- What you will do:
Reproduce the items between the lines holding "The value of" and "To the nearest", inclusive, without the pictures.

- Data supplied:
● ● ● ●

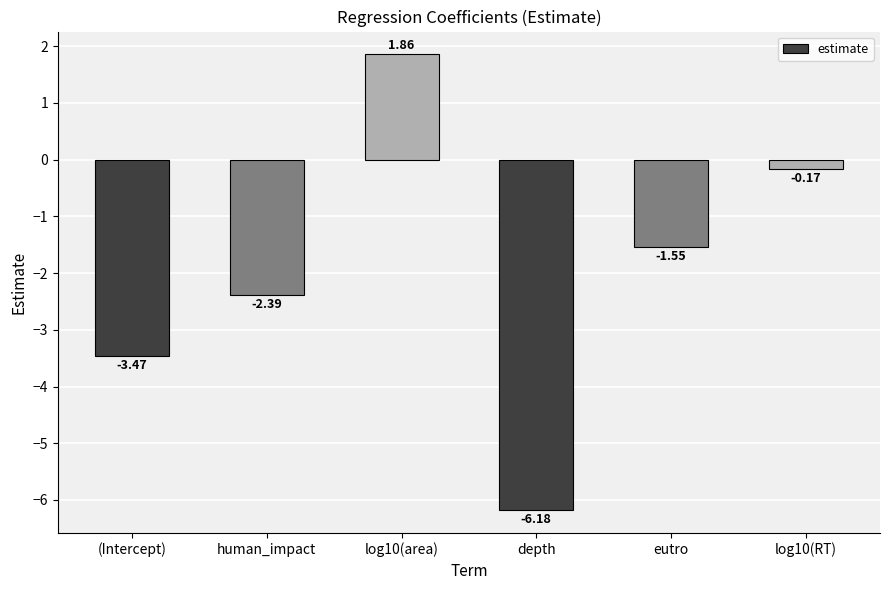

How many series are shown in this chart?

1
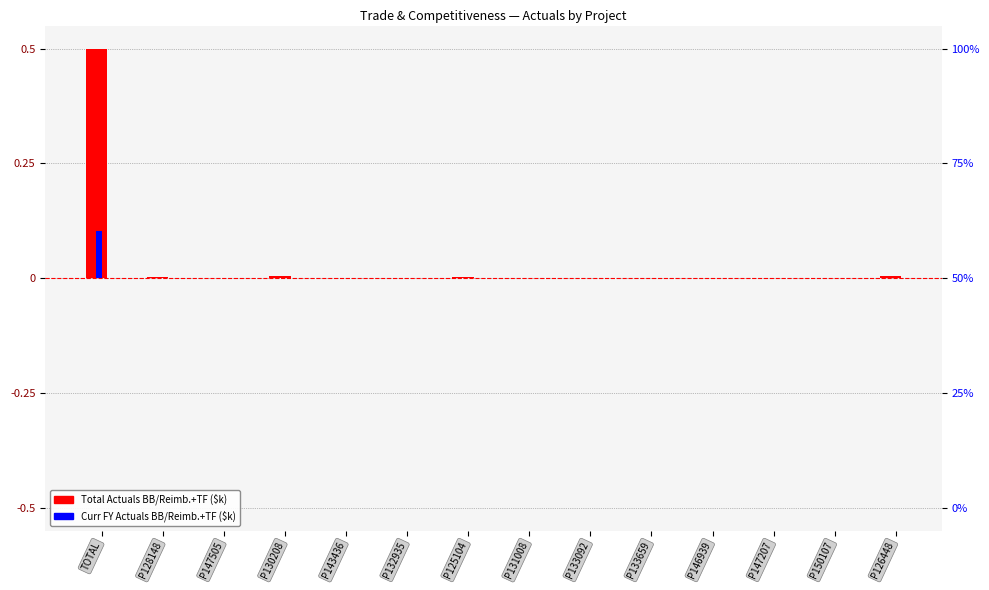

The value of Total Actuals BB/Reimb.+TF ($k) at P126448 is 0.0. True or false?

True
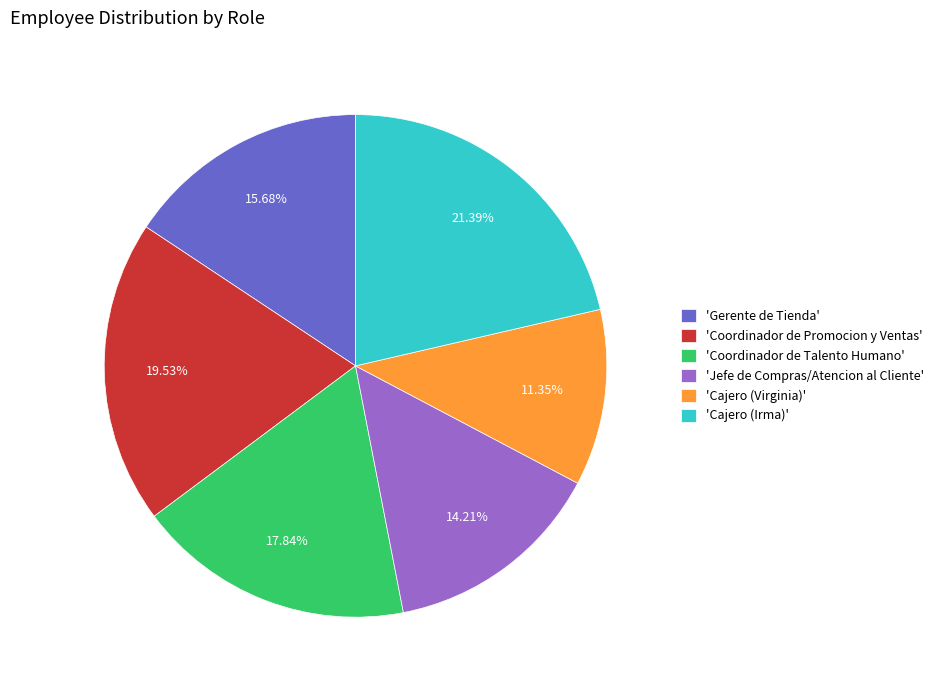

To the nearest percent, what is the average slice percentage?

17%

● ● ● ●

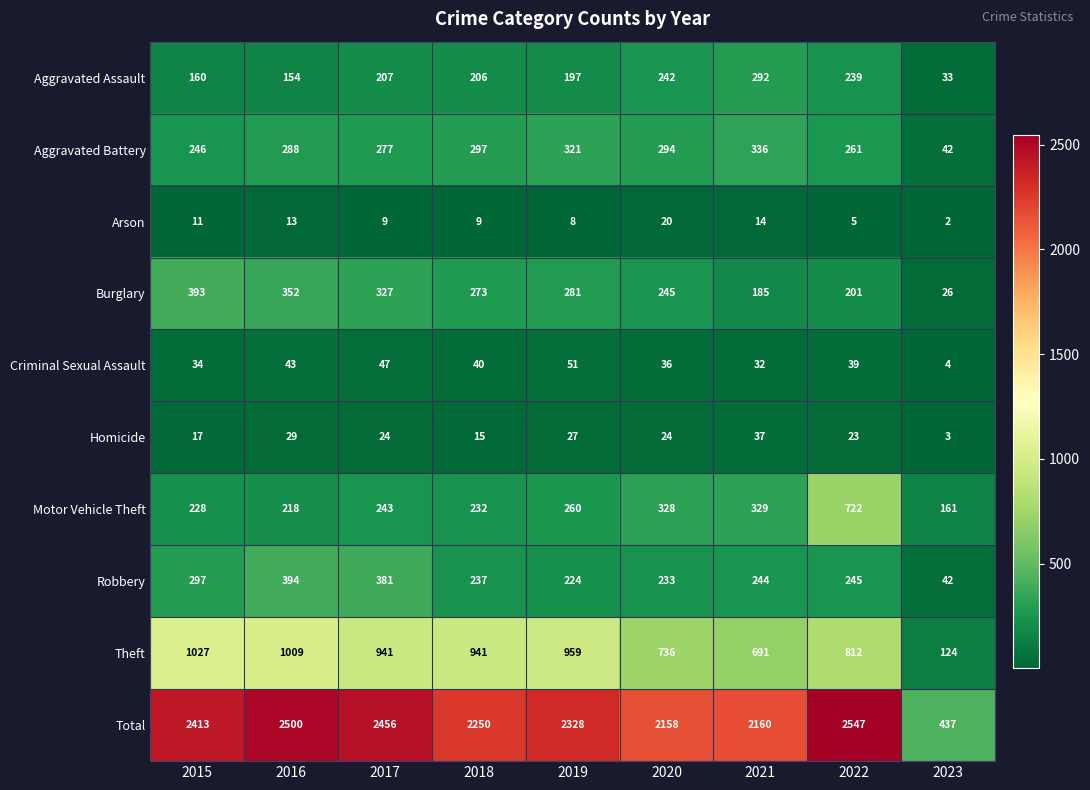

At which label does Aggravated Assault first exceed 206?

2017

● ● ● ●

- Task output:
The value of Total Actuals BB/Reimb.+TF ($k) at P126448 is 0.0. True or false?

True

To the nearest percent, what is the average slice percentage?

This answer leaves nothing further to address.